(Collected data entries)
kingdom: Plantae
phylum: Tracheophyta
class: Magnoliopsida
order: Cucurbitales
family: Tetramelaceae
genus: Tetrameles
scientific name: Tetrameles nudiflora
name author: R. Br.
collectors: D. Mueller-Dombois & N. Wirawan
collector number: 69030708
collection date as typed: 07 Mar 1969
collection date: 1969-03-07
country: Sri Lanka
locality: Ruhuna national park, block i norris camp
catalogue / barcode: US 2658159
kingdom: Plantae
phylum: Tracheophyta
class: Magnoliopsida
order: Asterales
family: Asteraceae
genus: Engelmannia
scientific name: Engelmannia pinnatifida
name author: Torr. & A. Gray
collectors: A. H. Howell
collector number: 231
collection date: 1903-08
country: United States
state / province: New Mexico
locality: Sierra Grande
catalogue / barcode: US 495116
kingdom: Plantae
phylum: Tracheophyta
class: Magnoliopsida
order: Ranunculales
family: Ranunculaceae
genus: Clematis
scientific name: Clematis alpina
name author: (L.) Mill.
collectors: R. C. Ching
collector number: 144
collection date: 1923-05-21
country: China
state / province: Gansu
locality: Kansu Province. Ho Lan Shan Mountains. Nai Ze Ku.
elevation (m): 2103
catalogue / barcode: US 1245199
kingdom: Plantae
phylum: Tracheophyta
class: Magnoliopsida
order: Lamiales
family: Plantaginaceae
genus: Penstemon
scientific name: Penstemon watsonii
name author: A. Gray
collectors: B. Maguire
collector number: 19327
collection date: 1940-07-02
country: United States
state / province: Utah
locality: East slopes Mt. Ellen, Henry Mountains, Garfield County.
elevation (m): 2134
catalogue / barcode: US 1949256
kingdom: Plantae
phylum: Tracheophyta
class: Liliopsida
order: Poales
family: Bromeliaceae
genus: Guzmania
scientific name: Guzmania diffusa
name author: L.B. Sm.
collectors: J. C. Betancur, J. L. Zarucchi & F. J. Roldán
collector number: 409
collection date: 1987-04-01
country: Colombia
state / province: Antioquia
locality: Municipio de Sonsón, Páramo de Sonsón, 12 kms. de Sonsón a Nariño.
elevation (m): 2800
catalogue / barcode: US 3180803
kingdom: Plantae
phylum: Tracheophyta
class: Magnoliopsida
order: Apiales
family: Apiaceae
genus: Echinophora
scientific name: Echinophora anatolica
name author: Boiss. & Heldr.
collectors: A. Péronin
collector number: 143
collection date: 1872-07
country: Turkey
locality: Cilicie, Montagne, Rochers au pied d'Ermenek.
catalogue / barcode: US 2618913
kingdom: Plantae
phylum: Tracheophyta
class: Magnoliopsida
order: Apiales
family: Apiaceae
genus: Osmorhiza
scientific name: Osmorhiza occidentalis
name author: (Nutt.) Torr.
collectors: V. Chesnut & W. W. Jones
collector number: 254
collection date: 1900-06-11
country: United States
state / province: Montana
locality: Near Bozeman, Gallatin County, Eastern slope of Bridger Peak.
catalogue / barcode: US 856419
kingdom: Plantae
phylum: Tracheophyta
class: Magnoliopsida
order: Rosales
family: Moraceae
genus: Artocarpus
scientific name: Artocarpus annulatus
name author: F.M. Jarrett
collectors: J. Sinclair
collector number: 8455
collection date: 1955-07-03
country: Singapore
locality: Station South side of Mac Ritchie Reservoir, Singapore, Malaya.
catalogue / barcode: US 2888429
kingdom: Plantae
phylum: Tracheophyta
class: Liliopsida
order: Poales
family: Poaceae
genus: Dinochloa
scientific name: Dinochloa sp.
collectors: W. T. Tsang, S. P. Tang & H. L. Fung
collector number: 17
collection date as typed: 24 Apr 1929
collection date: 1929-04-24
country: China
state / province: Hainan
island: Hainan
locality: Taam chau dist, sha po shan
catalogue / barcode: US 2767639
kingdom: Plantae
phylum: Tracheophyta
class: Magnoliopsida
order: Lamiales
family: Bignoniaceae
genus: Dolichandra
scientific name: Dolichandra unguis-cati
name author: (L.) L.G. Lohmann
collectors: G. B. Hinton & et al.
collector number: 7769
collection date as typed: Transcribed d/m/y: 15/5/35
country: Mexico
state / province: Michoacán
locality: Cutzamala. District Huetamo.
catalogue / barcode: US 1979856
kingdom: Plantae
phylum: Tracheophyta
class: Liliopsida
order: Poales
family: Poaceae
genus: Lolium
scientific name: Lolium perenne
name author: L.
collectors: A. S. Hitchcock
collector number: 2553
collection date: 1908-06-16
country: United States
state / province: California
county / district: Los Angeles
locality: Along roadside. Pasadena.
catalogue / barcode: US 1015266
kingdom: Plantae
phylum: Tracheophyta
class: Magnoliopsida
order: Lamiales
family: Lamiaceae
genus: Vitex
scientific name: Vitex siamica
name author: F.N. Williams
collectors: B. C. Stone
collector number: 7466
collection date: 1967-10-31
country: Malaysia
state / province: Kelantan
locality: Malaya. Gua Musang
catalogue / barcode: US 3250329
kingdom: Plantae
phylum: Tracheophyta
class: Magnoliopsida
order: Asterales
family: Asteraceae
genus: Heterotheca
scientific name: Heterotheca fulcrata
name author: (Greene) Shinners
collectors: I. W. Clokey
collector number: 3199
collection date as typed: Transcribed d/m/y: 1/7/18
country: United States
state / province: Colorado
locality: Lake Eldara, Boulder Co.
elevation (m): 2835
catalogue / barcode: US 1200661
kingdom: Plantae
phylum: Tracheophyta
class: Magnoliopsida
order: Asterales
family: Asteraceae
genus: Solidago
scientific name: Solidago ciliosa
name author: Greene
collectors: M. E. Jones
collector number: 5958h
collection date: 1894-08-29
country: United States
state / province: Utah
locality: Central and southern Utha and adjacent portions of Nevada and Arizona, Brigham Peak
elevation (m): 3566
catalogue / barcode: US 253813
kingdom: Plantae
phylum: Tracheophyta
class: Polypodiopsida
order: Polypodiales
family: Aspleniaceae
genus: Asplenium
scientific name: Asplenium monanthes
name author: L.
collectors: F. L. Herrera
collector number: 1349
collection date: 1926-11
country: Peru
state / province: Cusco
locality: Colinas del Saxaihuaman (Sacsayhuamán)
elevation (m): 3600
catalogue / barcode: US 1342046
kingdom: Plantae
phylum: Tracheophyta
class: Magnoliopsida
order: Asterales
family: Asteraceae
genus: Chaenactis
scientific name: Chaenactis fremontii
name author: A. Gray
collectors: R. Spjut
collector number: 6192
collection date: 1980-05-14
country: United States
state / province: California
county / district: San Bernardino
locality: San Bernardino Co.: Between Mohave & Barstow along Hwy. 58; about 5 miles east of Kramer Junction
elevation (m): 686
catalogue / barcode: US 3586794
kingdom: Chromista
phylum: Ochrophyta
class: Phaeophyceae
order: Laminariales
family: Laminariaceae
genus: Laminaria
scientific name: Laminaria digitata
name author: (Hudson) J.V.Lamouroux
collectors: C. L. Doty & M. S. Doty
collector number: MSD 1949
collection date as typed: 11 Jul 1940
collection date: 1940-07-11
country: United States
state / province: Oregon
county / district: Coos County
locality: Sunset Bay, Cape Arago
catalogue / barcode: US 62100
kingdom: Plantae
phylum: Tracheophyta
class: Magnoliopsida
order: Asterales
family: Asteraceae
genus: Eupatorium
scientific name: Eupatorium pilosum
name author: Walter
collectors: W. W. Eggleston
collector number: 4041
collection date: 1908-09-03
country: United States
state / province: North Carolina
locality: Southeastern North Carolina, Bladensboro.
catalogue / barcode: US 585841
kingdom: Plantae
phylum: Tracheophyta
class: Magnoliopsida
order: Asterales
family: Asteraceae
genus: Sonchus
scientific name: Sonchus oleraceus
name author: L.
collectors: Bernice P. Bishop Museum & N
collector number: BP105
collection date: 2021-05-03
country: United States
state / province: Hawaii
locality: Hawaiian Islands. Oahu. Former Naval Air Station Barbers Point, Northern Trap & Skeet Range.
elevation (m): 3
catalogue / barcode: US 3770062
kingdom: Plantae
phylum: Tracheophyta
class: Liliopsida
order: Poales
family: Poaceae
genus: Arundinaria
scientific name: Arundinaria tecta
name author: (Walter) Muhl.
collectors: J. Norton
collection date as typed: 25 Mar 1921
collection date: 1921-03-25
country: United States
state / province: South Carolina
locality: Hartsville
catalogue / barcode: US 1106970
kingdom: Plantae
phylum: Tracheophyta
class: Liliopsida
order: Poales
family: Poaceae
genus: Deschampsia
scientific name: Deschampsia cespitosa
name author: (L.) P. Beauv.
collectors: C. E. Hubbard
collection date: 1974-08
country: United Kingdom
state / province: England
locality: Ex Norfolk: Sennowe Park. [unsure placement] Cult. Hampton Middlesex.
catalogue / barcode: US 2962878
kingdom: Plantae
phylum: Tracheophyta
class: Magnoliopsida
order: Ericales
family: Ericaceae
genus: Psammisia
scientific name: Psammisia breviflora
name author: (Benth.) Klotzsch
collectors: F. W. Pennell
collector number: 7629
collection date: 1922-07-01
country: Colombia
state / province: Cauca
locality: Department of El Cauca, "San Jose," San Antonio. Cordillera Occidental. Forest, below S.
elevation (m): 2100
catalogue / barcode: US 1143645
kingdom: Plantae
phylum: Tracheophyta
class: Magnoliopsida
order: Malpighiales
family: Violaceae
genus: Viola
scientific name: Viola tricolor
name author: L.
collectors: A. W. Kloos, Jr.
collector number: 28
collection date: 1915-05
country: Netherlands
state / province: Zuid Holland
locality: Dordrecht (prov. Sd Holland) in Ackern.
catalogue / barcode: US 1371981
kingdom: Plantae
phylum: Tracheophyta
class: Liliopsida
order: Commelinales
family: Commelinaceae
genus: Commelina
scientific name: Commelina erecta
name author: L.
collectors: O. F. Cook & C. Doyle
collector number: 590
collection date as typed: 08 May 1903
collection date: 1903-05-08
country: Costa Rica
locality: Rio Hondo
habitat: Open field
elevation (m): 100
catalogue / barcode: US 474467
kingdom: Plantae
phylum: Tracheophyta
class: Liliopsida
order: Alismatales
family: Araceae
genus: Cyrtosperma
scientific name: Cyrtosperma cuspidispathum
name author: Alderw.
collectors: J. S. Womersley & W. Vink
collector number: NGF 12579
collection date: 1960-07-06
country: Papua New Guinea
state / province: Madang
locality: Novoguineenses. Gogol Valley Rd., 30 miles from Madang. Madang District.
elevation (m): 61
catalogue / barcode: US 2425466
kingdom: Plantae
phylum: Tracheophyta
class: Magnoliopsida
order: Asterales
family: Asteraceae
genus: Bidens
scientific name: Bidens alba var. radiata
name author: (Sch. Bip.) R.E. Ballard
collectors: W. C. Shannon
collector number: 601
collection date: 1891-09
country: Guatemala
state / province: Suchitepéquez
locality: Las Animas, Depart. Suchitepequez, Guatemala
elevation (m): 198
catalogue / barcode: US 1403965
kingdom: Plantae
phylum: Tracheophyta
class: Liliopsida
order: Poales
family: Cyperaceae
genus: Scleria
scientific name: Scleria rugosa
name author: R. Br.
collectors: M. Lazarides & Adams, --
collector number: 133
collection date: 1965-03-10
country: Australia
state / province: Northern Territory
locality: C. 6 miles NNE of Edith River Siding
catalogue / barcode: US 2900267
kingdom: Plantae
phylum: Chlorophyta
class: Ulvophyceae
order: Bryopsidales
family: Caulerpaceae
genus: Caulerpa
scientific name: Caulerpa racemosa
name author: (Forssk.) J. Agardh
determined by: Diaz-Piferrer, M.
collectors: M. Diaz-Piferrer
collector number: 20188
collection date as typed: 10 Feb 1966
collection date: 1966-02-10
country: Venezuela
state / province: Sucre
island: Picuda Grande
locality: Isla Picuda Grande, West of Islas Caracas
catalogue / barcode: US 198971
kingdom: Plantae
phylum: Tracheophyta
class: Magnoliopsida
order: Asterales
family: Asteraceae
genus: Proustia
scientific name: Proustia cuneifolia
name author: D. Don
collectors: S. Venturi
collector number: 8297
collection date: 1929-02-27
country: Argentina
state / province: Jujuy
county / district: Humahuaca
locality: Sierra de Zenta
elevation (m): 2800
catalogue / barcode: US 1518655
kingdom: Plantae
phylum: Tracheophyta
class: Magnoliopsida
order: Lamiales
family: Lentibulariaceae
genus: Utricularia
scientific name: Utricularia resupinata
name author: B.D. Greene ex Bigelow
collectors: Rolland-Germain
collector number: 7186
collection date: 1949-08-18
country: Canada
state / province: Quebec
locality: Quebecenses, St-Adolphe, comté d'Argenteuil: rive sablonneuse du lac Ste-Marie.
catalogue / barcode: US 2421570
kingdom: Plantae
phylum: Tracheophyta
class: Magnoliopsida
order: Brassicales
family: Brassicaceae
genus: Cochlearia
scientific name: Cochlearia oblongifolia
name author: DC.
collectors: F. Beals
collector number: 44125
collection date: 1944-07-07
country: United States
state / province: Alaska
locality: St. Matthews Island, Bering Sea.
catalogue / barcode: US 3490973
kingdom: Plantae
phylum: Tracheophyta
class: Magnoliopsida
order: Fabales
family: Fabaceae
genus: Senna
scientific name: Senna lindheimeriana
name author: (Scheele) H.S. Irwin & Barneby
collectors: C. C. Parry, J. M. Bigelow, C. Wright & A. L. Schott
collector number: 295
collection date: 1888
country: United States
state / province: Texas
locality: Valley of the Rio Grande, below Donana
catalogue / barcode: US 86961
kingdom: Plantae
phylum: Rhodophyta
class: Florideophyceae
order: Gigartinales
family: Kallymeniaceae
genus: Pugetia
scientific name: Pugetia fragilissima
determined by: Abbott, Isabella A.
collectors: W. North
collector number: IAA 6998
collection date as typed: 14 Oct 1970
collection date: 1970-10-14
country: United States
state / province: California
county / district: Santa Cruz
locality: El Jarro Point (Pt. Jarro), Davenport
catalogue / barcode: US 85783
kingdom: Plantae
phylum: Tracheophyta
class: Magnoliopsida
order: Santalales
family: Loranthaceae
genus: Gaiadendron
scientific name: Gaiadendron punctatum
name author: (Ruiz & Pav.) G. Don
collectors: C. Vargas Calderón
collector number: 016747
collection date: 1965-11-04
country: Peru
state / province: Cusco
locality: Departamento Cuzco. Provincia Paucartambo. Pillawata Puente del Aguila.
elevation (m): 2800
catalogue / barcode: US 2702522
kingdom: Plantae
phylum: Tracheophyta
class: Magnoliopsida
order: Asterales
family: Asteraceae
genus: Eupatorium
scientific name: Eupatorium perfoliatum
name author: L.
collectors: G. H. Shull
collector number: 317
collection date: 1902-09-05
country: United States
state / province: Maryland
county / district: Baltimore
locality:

=== Aim of the task ===
Return, unchanged, the lines of the entries starting at the very first one and ending at the line that contains "country: Turkey", with both of those lines included.

=== Task solution ===
kingdom: Plantae
phylum: Tracheophyta
class: Magnoliopsida
order: Cucurbitales
family: Tetramelaceae
genus: Tetrameles
scientific name: Tetrameles nudiflora
name author: R. Br.
collectors: D. Mueller-Dombois & N. Wirawan
collector number: 69030708
collection date as typed: 07 Mar 1969
collection date: 1969-03-07
country: Sri Lanka
locality: Ruhuna national park, block i norris camp
catalogue / barcode: US 2658159
kingdom: Plantae
phylum: Tracheophyta
class: Magnoliopsida
order: Asterales
family: Asteraceae
genus: Engelmannia
scientific name: Engelmannia pinnatifida
name author: Torr. & A. Gray
collectors: A. H. Howell
collector number: 231
collection date: 1903-08
country: United States
state / province: New Mexico
locality: Sierra Grande
catalogue / barcode: US 495116
kingdom: Plantae
phylum: Tracheophyta
class: Magnoliopsida
order: Ranunculales
family: Ranunculaceae
genus: Clematis
scientific name: Clematis alpina
name author: (L.) Mill.
collectors: R. C. Ching
collector number: 144
collection date: 1923-05-21
country: China
state / province: Gansu
locality: Kansu Province. Ho Lan Shan Mountains. Nai Ze Ku.
elevation (m): 2103
catalogue / barcode: US 1245199
kingdom: Plantae
phylum: Tracheophyta
class: Magnoliopsida
order: Lamiales
family: Plantaginaceae
genus: Penstemon
scientific name: Penstemon watsonii
name author: A. Gray
collectors: B. Maguire
collector number: 19327
collection date: 1940-07-02
country: United States
state / province: Utah
locality: East slopes Mt. Ellen, Henry Mountains, Garfield County.
elevation (m): 2134
catalogue / barcode: US 1949256
kingdom: Plantae
phylum: Tracheophyta
class: Liliopsida
order: Poales
family: Bromeliaceae
genus: Guzmania
scientific name: Guzmania diffusa
name author: L.B. Sm.
collectors: J. C. Betancur, J. L. Zarucchi & F. J. Roldán
collector number: 409
collection date: 1987-04-01
country: Colombia
state / province: Antioquia
locality: Municipio de Sonsón, Páramo de Sonsón, 12 kms. de Sonsón a Nariño.
elevation (m): 2800
catalogue / barcode: US 3180803
kingdom: Plantae
phylum: Tracheophyta
class: Magnoliopsida
order: Apiales
family: Apiaceae
genus: Echinophora
scientific name: Echinophora anatolica
name author: Boiss. & Heldr.
collectors: A. Péronin
collector number: 143
collection date: 1872-07
country: Turkey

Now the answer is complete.